Going on a game drive means you get in a safari vehicle and just drive around for hours. And I mean hours, on end. While the safari vehicles are meant for this kind of terrain, most people are surprised at how uncomfortable it is to get tossed around in a car for 7 hours a day.
A Lot Of Sitting
If you’re an active person like I am, you might find the sheer volume of sitting to be difficult. Not only are you driving around for 5 – 7 hours a day (at least), but usually you’re not able to walk too freely within the camp, either.
If you’re staying at a camp that’s within the national park, chances are there are wild animals roaming your camp. Which is awesome! You get to see them all the time, from the shower to bedtime. But, it also means there’s probably a guide escorting you from your room to the car, or your room to the dining hall.
Sure, you can do yoga or other workouts in your room. But, be prepared to have a lack of activity for the duration of your time on safari. Make sure to stretch between drives so that your body isn’t too unhappy 🙂
Seeing Animals Time
Yes, seeing a leopard in the wild is magnificent. And, chances are seeing that elusive creature will also take time. You might go on a drive for hours and see close to nothing on some days, while other days you wake up and see lions eating an impala right off the bat.
The point is that you should allow yourself at least, and I mean at least, three nights of safari if you want to ensure that you see what you want to see. Yes, timing it with the season and location will also increase your chances of action and sighting, but length of time is also important here.
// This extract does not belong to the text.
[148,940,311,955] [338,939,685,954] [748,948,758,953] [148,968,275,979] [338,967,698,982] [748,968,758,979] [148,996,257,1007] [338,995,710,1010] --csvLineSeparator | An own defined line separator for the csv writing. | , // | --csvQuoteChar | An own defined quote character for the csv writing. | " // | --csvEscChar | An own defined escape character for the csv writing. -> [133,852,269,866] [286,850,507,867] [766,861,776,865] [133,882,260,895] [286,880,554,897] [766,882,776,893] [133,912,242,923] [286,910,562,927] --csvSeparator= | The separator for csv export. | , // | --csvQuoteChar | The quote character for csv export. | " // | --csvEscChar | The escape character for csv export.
That footage you see on National Geographic usually comes from someone living in a bush for 30 days in camo gear, camping out and waiting for this one specific animal to do one specific thing. It takes time.
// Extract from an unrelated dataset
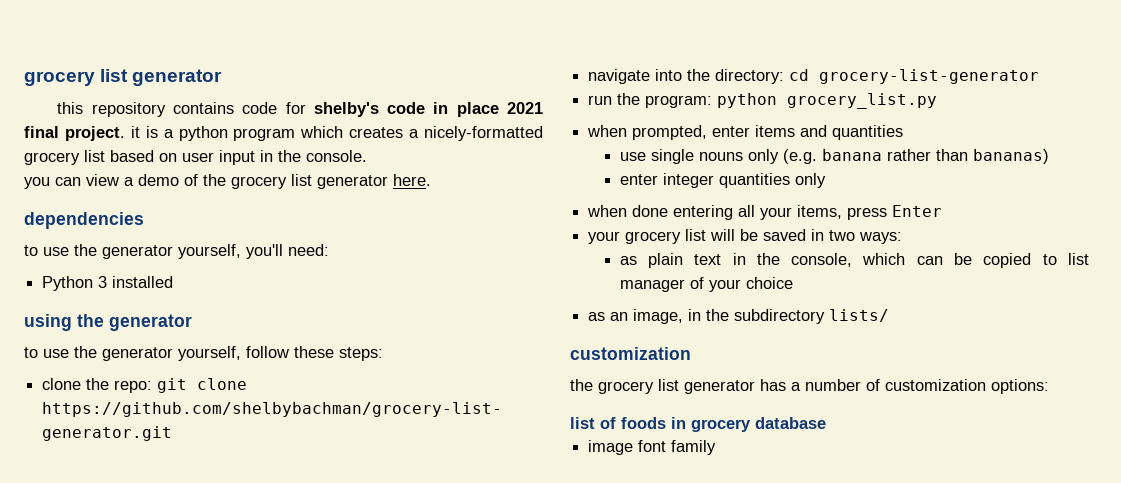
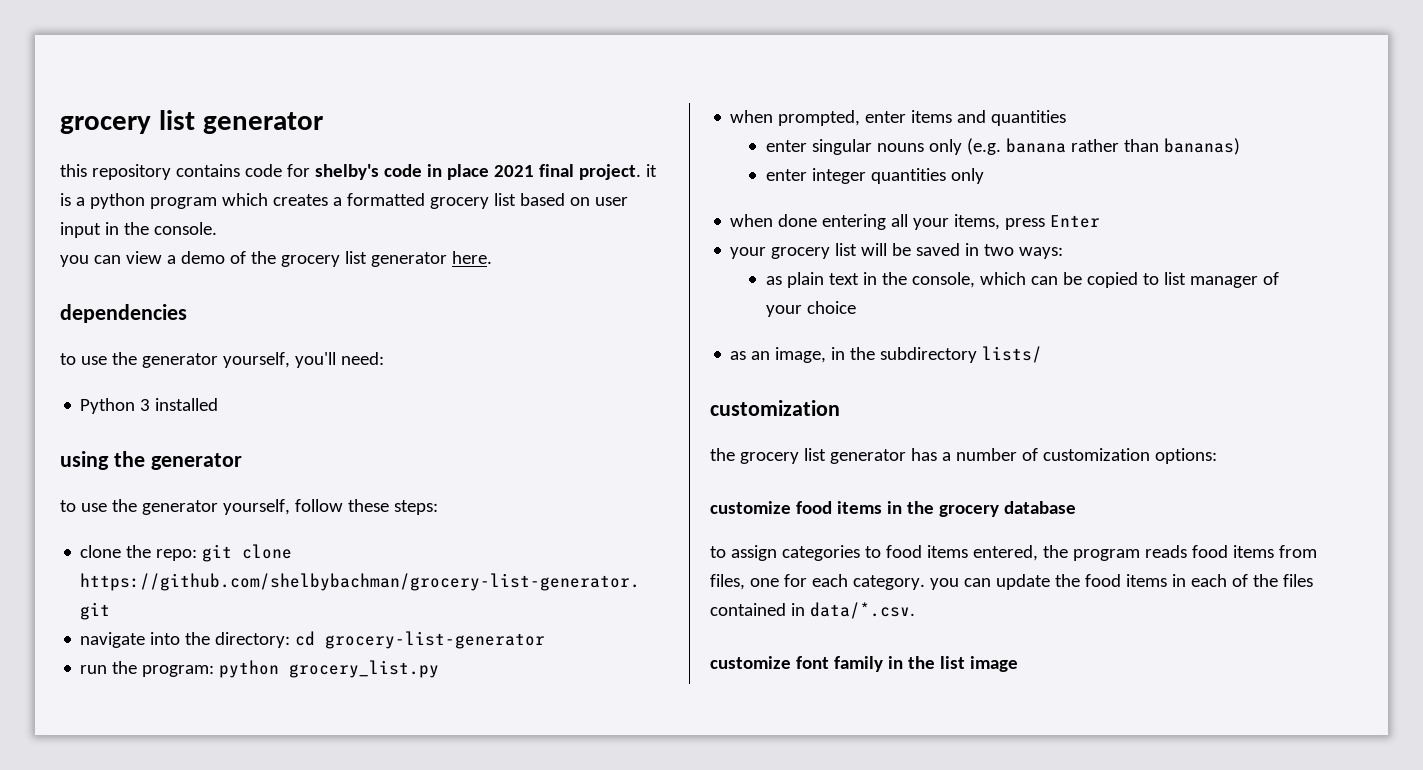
[423,126,543,141] nicely-formatted -> [346,193,425,206] formatted
[619,149,694,164] use single -> [765,139,872,155] enter singular
[570,417,826,432] [588,440,717,455] list of foods in grocery database // image font family -> [710,501,1076,517] [710,545,1317,561] [710,574,1313,590] [710,602,915,619] [710,656,1018,672] customize food items in the grocery database // to assign categories to food items entered, the program reads food items from files, one for each category. you can update the food items in each of the files contained in data/*.csv. // customize font family in the list image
Lastly, you need to understand that sometimes animal sightings come from sheer luck. Sure, the guides are all communicating with one another via radio, which certainly helps. But still, there will be times that you go out and see a few birds- while someone else in your camp sees a cheetah catch an antelope.
You need to know that these national parks are often huge, and getting from one side to another takes time due to the bumpy roads. Plus, animals move quickly, and they like to avoid humans, cars, and the strong heat of the day. This typically leaves a pretty small window to see the good stuff.
The most important thing to remember is that every animal is fascinating and beautiful in its own way. While you might not feel as excited by the antelopes as you do the big cats, if you have a good guide then you’ll learn to fall in love with every creature regardless of their wow factor.
Plus, a good guide will teach you heaps of fun facts about the animals along the way.
You’re about to have the experience of a lifetime. Enjoy it!